> Given material:

----

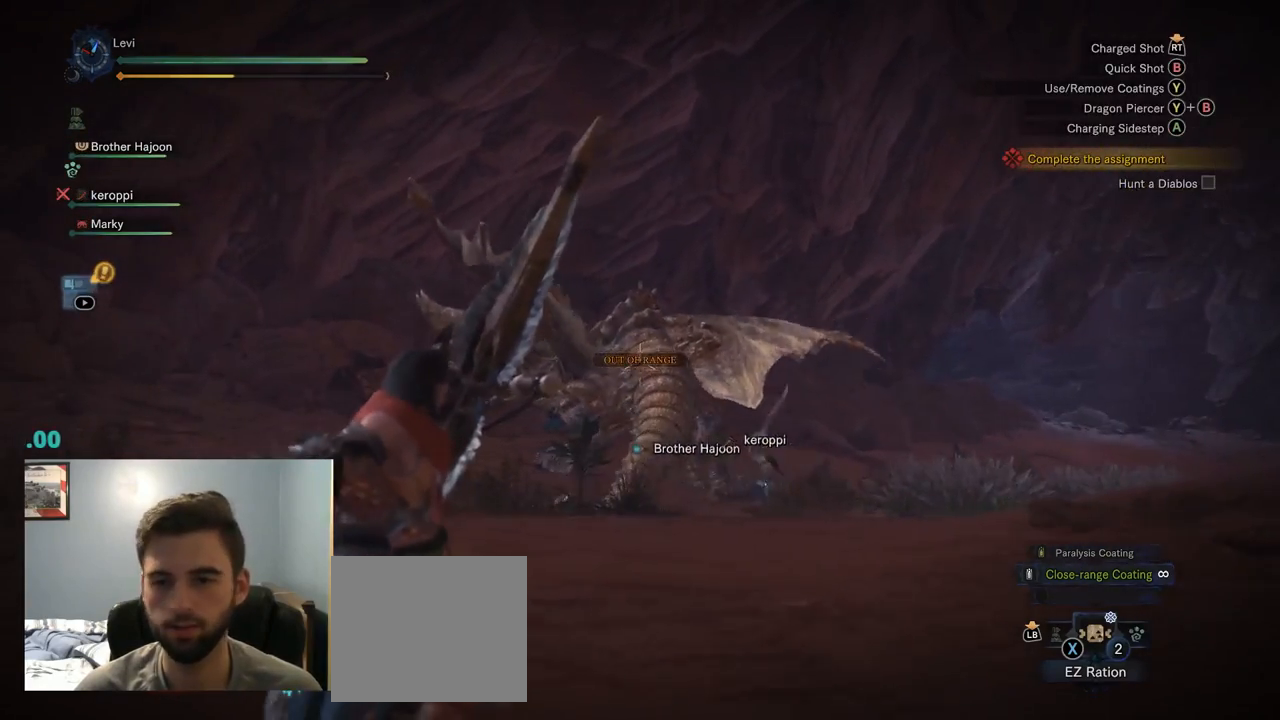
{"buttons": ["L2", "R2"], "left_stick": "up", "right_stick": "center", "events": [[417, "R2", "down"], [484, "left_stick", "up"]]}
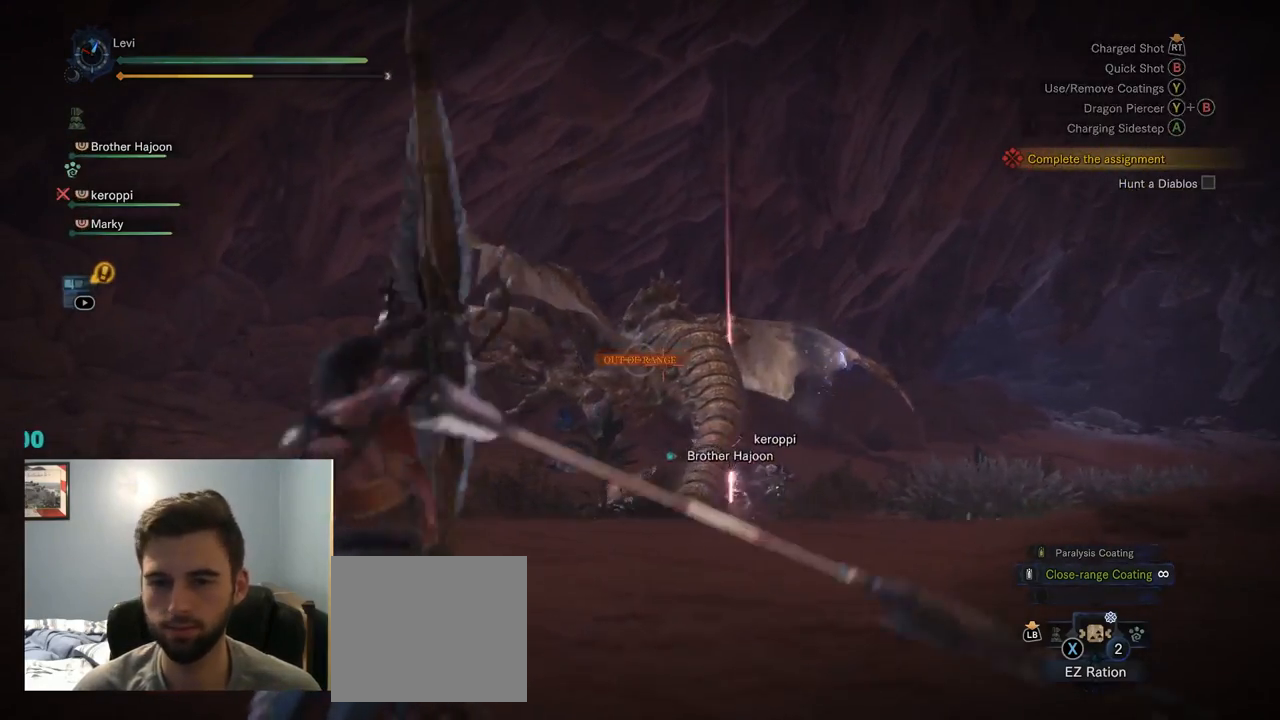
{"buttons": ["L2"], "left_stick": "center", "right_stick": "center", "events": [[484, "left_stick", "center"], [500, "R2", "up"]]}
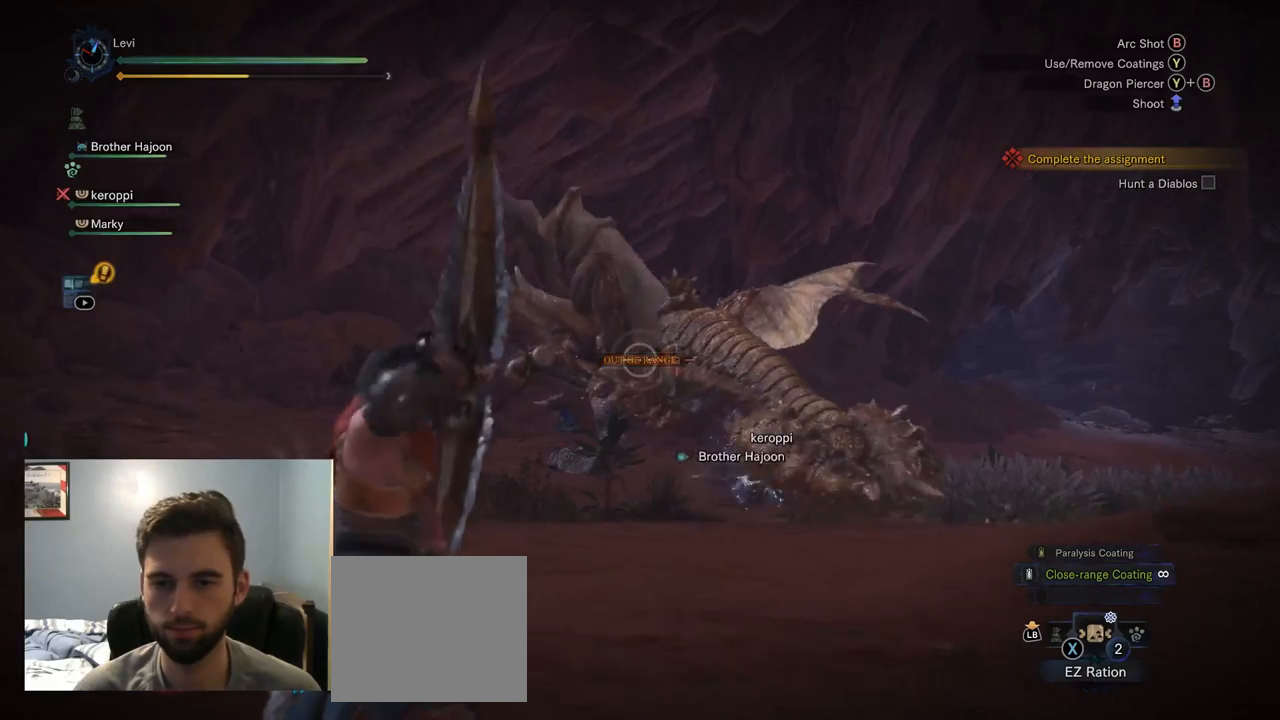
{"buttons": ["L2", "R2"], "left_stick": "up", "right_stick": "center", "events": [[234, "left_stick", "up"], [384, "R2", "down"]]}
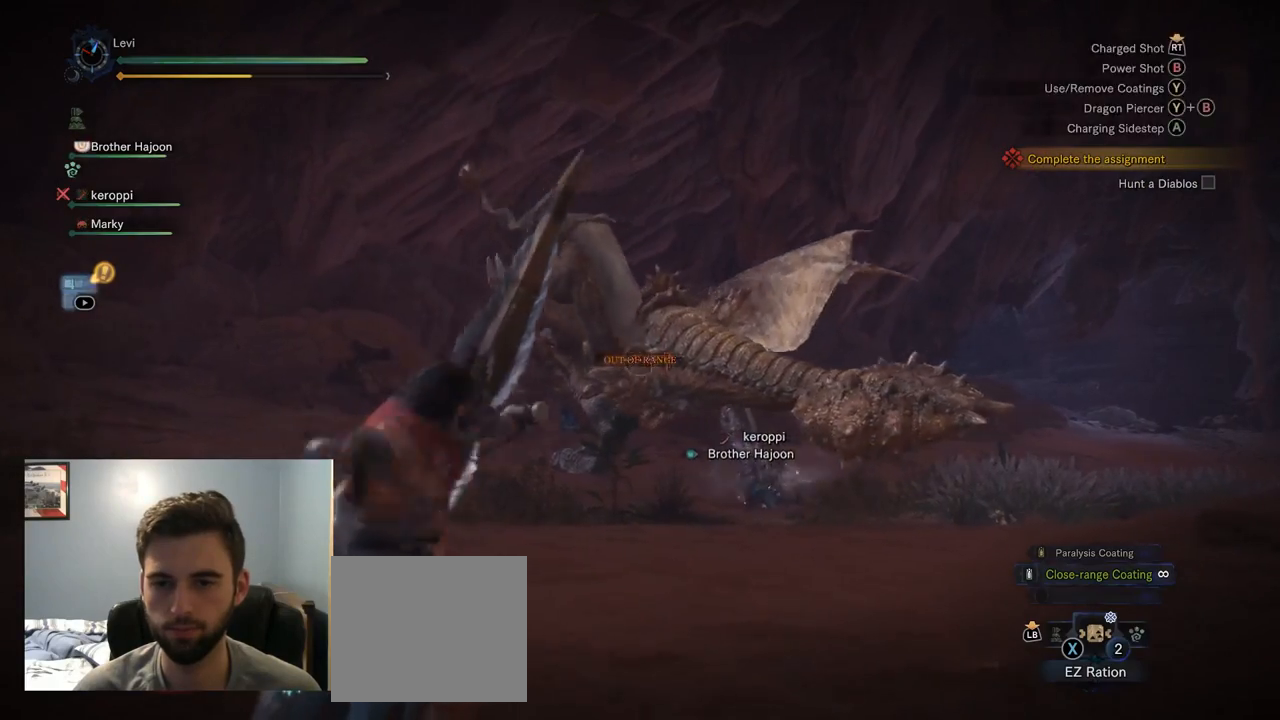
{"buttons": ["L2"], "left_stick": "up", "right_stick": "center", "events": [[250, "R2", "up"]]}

----

> Exercise instructions: Should there be pictures in the data, leave them out and return the rest exactly.

> Solution:
{"buttons": ["L2", "R2"], "left_stick": "up", "right_stick": "center", "events": [[417, "R2", "down"], [484, "left_stick", "up"]]}
{"buttons": ["L2"], "left_stick": "center", "right_stick": "center", "events": [[484, "left_stick", "center"], [500, "R2", "up"]]}
{"buttons": ["L2", "R2"], "left_stick": "up", "right_stick": "center", "events": [[234, "left_stick", "up"], [384, "R2", "down"]]}
{"buttons": ["L2"], "left_stick": "up", "right_stick": "center", "events": [[250, "R2", "up"]]}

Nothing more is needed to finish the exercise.